[Dataset entries]
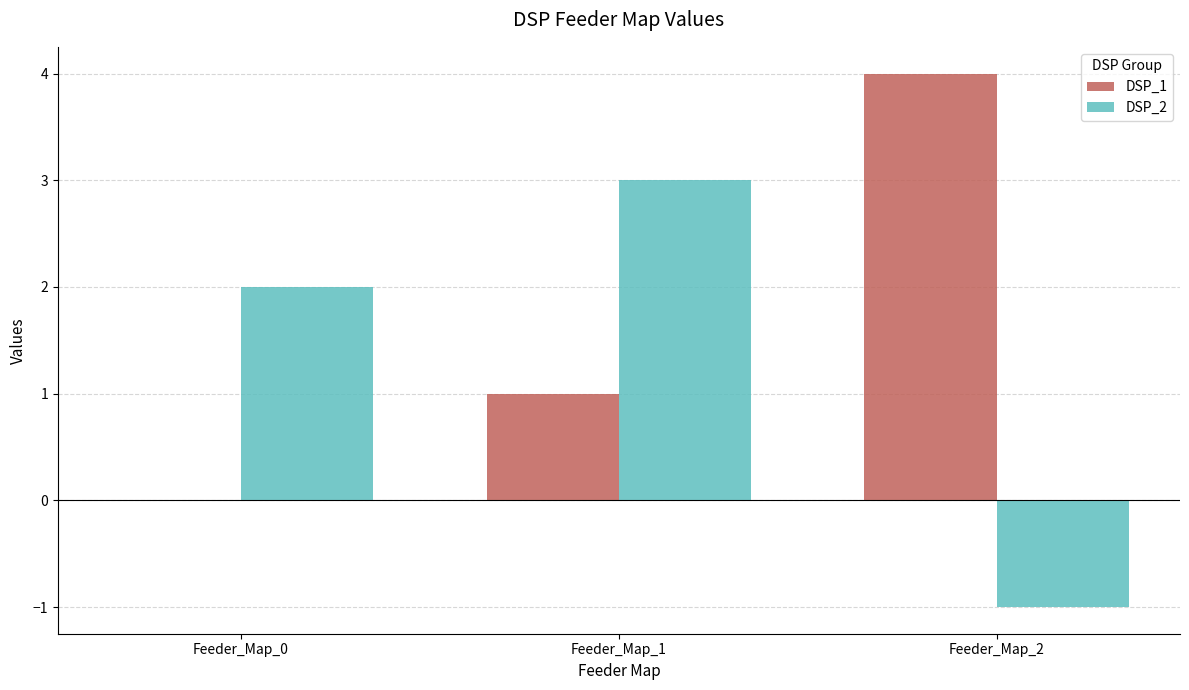

At which category is the sum across all series the highest?

Feeder_Map_1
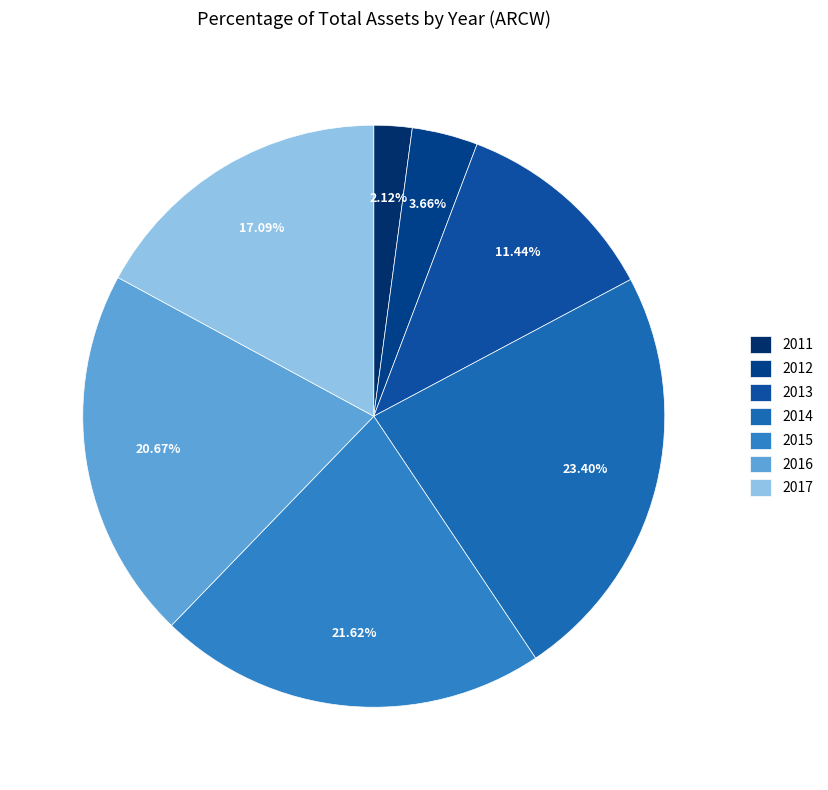

What is the change in value from 2011 to 2015?

+113683000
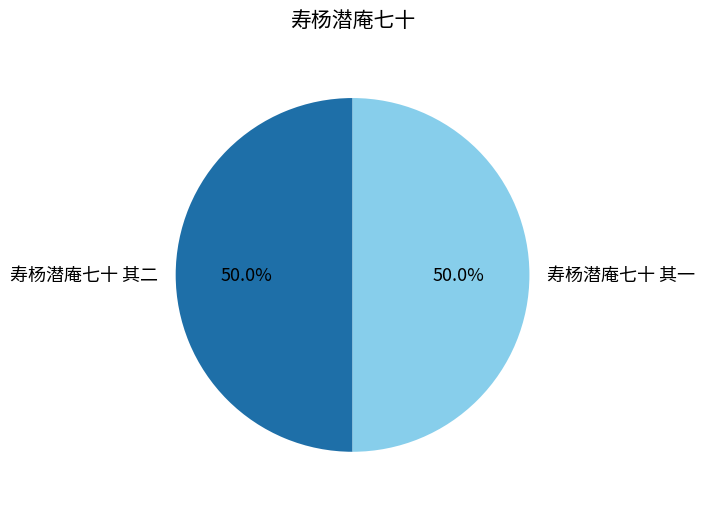

How many slices are in this pie chart?

2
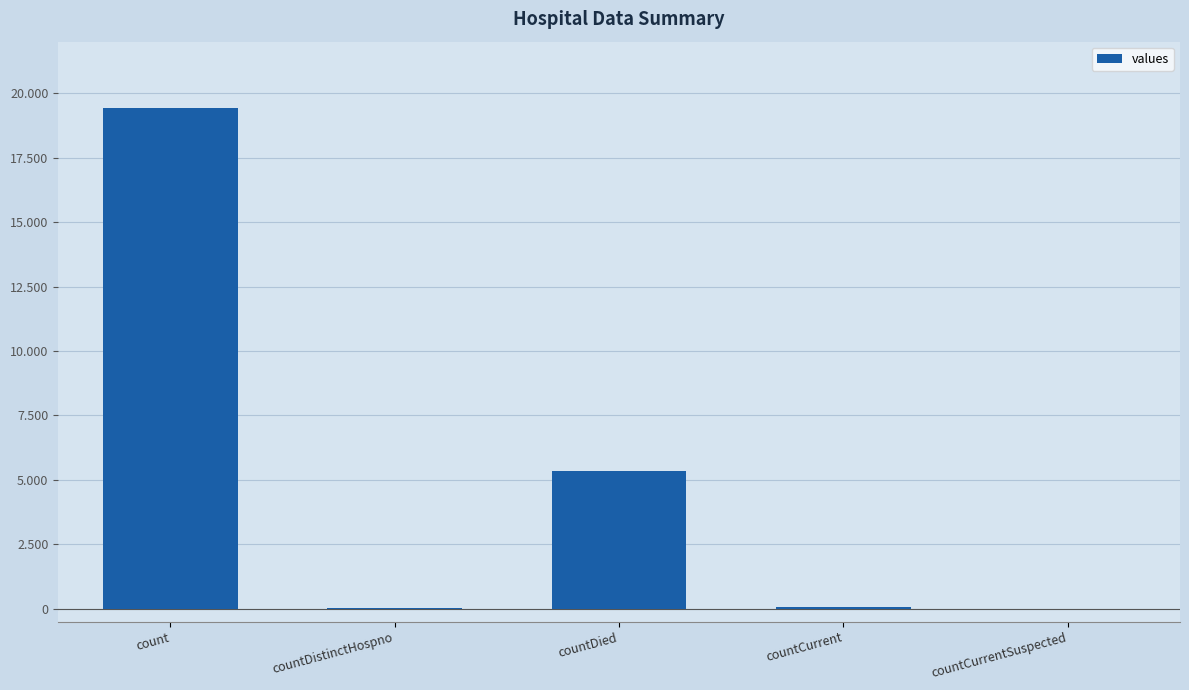

Are the bars horizontal?

No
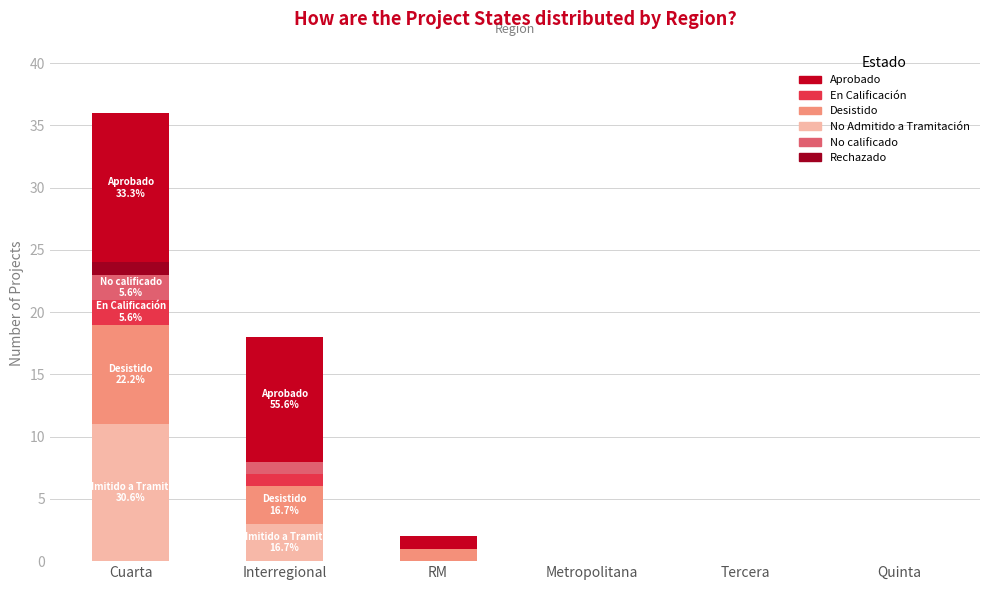

How many data points does each series have?

6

**WHAT YOU WILL DO:**
Write out the listing above word for word, omitting the pictures.

**OUTPUT OF THE EXERCISE:**
At which category is the sum across all series the highest?

Feeder_Map_1

What is the change in value from 2011 to 2015?

+113683000

How many slices are in this pie chart?

2

Are the bars horizontal?

No

How many data points does each series have?

6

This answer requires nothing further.